View in context: https://bugs.webkit.org/attachment.cgi?id=99100&action=review > Tools/BuildSlaveSupport/build.webkit.org-config/public_html/TestFailures/FlakyLayoutTestDetector.js:35 > + return false; Since the expected output of this function is an Array, it might make more sense to return null (still falsey). > Tools/BuildSlaveSupport/build.webkit.org-config/public_html/TestFailures/LayoutTestHistoryAnalyzer.js:108 > + var newFlakyTests = self._flakinessDetector.incorporateTestResults(nextBuildName, tests, tooManyFailures); > + if (newFlakyTests.length) { If there were tooManyFailures, then this would return "false" (or maybe "null") in the future and the .length check would through an error. This should probably become: if (newFlakyTests && newFlakyTests.length) { ... } > Tools/ChangeLog:31 > + We tell our caller to keep calling until all current failures have been explained and we've > + gone through 5 builds without any new flaky tests being identified. How far back does this normally go? Just 5-10 builds? 100 builds? Is there a limit on how far back this looks or could it go back to the start (if things were flaky).

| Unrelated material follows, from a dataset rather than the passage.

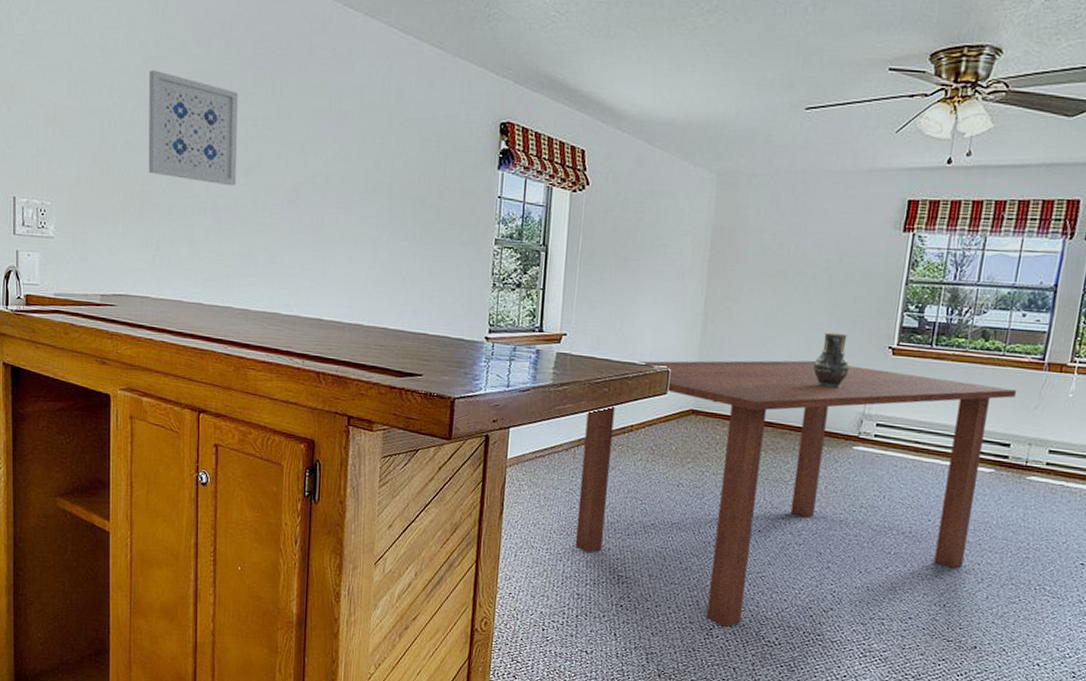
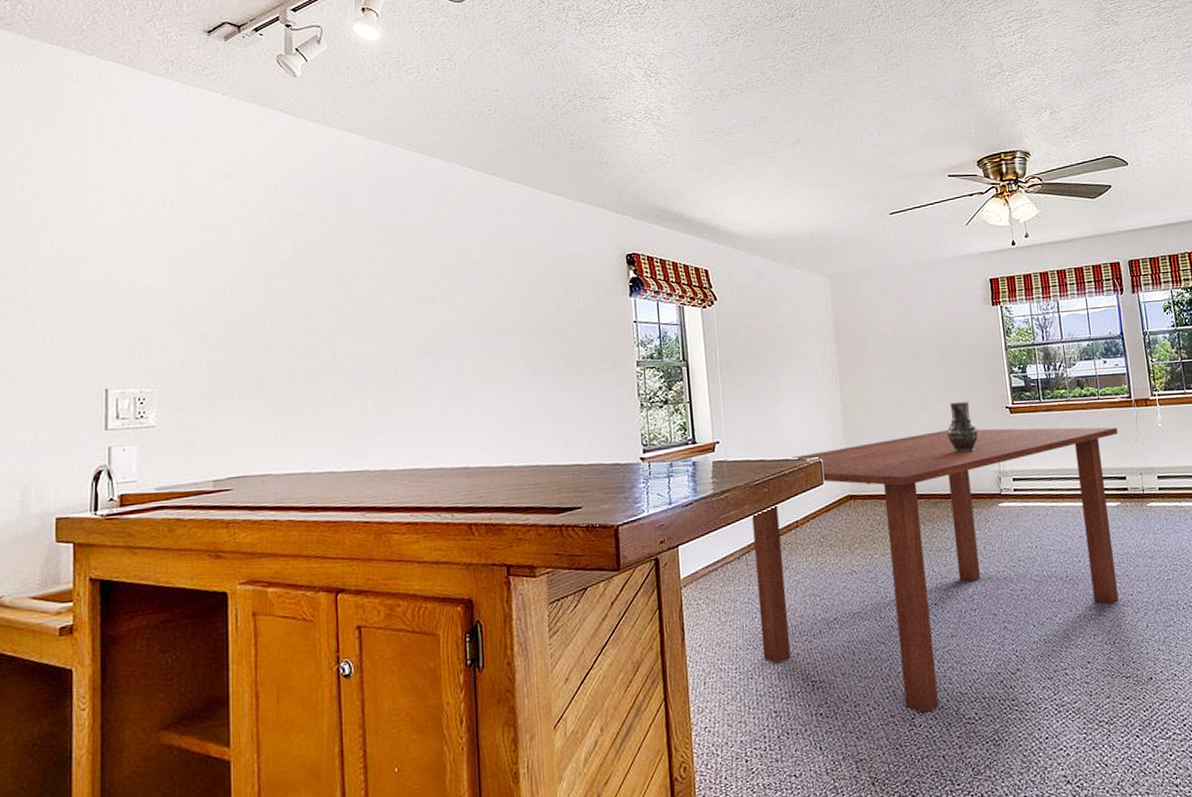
wall art: present [148,70,238,186] -> none [264,243,365,346]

(In reply to comment #5) > View in context: https://bugs.webkit.org/attachment.cgi?id=99100&action=review > > > Tools/BuildSlaveSupport/build.webkit.org-config/public_html/TestFailures/FlakyLayoutTestDetector.js:35 > > + return false; > > Since the expected output of this function is an Array, it might make more sense to return null (still falsey). > > > Tools/BuildSlaveSupport/build.webkit.org-config/public_html/TestFailures/LayoutTestHistoryAnalyzer.js:108 > > + var newFlakyTests = self._flakinessDetector.incorporateTestResults(nextBuildName, tests, tooManyFailures); > > + if (newFlakyTests.length) { > > If there were tooManyFailures, then this would return "false" (or maybe "null") in the future and the .length check would through an error. This should probably become: > > if (newFlakyTests && newFlakyTests.length) { ... } I think I'll change to returning an empty array in this case. The false is leftover from an earlier version of this function that just returned a boolean. > > Tools/ChangeLog:31 > > + We tell our caller to keep calling until all current failures have been explained and we've > > + gone through 5 builds without any new flaky tests being identified. > > How far back does this normally go? Just 5-10 builds? 100 builds? Is there a limit on how far back this looks or could it go back to the start (if things were flaky). It could go all the way back to the start. In practice it only goes back fewer than 20 builds in most cases.
Comment on attachment 99100 [details] Teach TestFailures to detect possibly flaky tests and list them separately View in context: https://bugs.webkit.org/attachment.cgi?id=99100&action=review >> Tools/BuildSlaveSupport/build.webkit.org-config/public_html/TestFailures/LayoutTestHistoryAnalyzer.js:36 >> * Preiodically calls callback until all current failures have been explained. Callback is > > Preiodically => Periodically > > (Just thought to mention the misspelling even though this text isn't part of the actual changes) I'll fix this. >> Tools/BuildSlaveSupport/build.webkit.org-config/public_html/TestFailures/LayoutTestHistoryAnalyzer.js:66 >> * Each build contains just the failures that a) are still occuring on the bots, and b) were new > > occuring => occurring > > (Just thought to mention the misspelling even though this text isn't part of the actual changes) I'll fix this. >> Tools/BuildSlaveSupport/build.webkit.org-config/public_html/TestFailures/LayoutTestHistoryAnalyzer.js:133 >> + const minimumRequiredTestRunsWithoutInterestingChanges = 5; > > Note: IE doesn't support const (*). I take it we don't expect to access this web app from IE. > > (*) The decision against const support in IE9 was remarked in <http://blogs.msdn.com/b/ie/archive/2010/08/25/chakra-interoperability-means-more-than-just-standards.aspx>. Correct.
Committed r90054: <http://trac.webkit.org/changeset/90054>